Dataset entries:
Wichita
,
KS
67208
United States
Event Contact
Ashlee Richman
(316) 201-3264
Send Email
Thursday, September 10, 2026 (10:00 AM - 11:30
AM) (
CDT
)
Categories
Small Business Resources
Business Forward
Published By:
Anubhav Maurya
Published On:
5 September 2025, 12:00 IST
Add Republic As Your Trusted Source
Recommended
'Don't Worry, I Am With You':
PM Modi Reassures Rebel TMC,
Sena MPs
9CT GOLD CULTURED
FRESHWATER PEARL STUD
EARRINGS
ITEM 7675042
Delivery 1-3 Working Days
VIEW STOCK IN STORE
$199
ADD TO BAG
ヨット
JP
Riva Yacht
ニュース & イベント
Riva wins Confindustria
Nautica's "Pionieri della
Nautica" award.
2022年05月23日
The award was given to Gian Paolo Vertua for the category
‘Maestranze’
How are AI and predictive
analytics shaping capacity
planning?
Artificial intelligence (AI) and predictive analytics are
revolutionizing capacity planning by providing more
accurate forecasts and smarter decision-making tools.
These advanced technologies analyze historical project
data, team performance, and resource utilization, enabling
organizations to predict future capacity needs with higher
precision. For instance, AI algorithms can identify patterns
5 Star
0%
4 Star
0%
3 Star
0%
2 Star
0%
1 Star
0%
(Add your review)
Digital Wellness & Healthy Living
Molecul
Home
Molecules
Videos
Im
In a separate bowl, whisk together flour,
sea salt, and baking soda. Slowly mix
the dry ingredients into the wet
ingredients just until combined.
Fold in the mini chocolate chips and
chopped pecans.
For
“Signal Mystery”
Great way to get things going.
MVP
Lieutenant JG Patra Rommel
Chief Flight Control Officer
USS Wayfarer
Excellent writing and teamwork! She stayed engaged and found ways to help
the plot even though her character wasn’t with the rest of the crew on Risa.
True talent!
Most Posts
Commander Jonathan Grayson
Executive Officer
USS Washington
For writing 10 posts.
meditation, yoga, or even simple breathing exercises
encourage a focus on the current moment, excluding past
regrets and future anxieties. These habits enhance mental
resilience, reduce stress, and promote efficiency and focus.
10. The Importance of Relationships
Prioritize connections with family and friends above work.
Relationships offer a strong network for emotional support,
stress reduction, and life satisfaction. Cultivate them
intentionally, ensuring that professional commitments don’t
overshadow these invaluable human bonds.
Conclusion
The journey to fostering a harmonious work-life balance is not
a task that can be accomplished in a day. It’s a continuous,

• [WHAT IS EXPECTED] Look through the data above and report every line in which "Riva" appears.

• [TASK OUTPUT]
Riva Yacht
Riva wins Confindustria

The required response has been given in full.